OPINION FILED DECEMBER 4, 1970.
THE PEOPLE EX REL. OTIS ST. GEORGE, APPELLANT,
JOSEPH I. WOODS, APPELLEE.
APPEAL from the Circuit Court of Cook County; the Hon. JOSEPH
A. POWER, Judge, presiding.
MR. JUSTICE WARD DELIVERED THE OPINION OF THE COURT:
On March 11, 1970, the appellant, Otis St. George, who was confined in the Cook County jail awaiting a preliminary hearing on a charge of aggravated battery, filed a petition for a writ of habeas corpus in the circuit court of Cook County. The petition alleged that the appellant was a duly registered and qualified Cook County elector, that the Illinois legislature had made no provision for absentee voting for persons in appellant's situation (Ill. Rev. Stat. 1969, ch. 46, pars. 19-1 to 19-3; see McDonald v. Board of Election Commissioners of Chicago, 394 U.S. 802, 22 L.Ed.2d 739, 89 S.Ct. 1404), and that the Board of Election Commissioners had expressly refused appellant's request to provide special polling booths or other suitable facilities in the jail so that the appellant could vote in a primary election that was to be held on March 17, 1970. A previously filed motion for the appellant's release from custody on his own recognizance or, alternatively, for reduction in bond, to enable the appellant to vote in the described election, had been denied. Declaring that the appellant was unable to post bond in the amount set by the court, $5,000, the petition requested the issuance of a writ of habeas corpus to allow the temporary release of the appellant on March 17, 1970, on his own recognizance or, somehow, under a reduced bond and, in the alternative, requested guarded transportation of the appellant to the polls. Unless the relief requested was granted, the petition claimed, the appellant would be unconstitutionally precluded from voting, in violation of due process and the equal protection clauses of the fourteenth amendment to the constitution of the United States. The State filed a motion to dismiss and the circuit court of Cook County, after a hearing, dismissed the petition. Constitutional questions give this court jurisdiction on direct appeal. Ill. Rev. Stat. 1969, ch. 110A, par. 302(a).

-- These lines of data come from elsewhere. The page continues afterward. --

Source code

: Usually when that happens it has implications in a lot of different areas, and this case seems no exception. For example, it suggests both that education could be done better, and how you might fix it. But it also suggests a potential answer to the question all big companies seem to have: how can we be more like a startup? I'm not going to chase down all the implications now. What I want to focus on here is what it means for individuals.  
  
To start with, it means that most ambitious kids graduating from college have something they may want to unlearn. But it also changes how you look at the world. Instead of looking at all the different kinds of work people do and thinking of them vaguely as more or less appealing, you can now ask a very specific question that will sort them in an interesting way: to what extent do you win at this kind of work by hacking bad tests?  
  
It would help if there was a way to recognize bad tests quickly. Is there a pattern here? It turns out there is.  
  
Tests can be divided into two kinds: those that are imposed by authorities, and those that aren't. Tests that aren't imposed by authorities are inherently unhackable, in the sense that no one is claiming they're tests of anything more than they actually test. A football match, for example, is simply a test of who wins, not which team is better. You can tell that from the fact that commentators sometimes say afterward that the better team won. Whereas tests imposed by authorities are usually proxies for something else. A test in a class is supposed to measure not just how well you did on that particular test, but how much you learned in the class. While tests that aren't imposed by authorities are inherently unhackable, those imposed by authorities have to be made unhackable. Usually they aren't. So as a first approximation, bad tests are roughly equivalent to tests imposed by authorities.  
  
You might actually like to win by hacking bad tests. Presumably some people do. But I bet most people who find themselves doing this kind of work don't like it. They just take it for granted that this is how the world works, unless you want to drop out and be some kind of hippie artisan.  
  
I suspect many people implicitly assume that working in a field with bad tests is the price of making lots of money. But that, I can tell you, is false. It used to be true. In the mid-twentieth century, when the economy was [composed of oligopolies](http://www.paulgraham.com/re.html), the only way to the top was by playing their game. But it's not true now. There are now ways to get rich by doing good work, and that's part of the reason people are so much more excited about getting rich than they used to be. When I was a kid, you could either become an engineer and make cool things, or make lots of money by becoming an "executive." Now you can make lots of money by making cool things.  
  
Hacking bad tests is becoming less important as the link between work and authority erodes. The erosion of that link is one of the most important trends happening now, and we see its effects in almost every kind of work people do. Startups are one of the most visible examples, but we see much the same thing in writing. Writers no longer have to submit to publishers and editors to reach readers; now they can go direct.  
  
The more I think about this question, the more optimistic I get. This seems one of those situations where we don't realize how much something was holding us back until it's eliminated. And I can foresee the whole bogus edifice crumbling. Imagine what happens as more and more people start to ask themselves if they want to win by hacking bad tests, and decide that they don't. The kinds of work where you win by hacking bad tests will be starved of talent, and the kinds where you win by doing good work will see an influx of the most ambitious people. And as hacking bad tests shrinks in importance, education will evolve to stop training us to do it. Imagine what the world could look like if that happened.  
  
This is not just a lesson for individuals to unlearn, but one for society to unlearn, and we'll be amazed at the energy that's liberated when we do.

We are unable to reach the merits of the appellant's claims of constitutional deprivation. The powers of State courts in habeas corpus proceedings have been circumscribed by the legislature (Ill. Rev. Stat. 1969, chap. 65, par. 22). As we emphasized in People ex rel. Shelley v. Frye, 42 Ill.2d 263, 264: "The court has often said that under these limitations the remedy of habeas corpus is available only to obtain the release of a prisoner who has been incarcerated under a judgment of an original trial court which lacked jurisdiction of the subject matter or the person of the defendant, or where there has been some occurrence subsequent to the prisoner's conviction which entitles the prisoner to release. (See People ex rel. Skinner v. Randolph, 35 Ill.2d 589, 590; People ex rel. Rose v. Randolph, 33 Ill.2d 453; People ex rel. Titzel v. Hill, 344 Ill. 246.)" A review of claims which are non-jurisdictional in nature is not available by means of habeas corpus, even though a denial of constitutional rights is claimed. (People ex rel. Lewis v. Frye, 42 Ill.2d 58; People ex rel. Shelley v. Frye, 42 Ill.2d 263.) Here, the jurisdiction of the circuit court is not challenged. Too, it is true that though an order denying bond or setting bond in an amount claimed to be unreasonable may be reviewed by habeas corpus (People v. Harris, 38 Ill.2d 552, 555; People ex rel. Sammons v. Snow, 340 Ill. 464), consideration will be limited to the issue of the denial or setting of bond in relation to the offense charged. The appellant's petition did not quarrel with the bond set in this sense. Because of the restricted scope of the Habeas Corpus Act, the circuit court's dismissal of the petition for a writ of habeas corpus was not error.
Appealing though the subject matter of the petition may be, we must hold that the relief sought could not be granted in the proceeding brought. In view of the disposition we make, we obviously need not consider the State's other argument that the appellant's question has become moot.
For the reasons given, the judgment of the circuit court of Cook County is affirmed.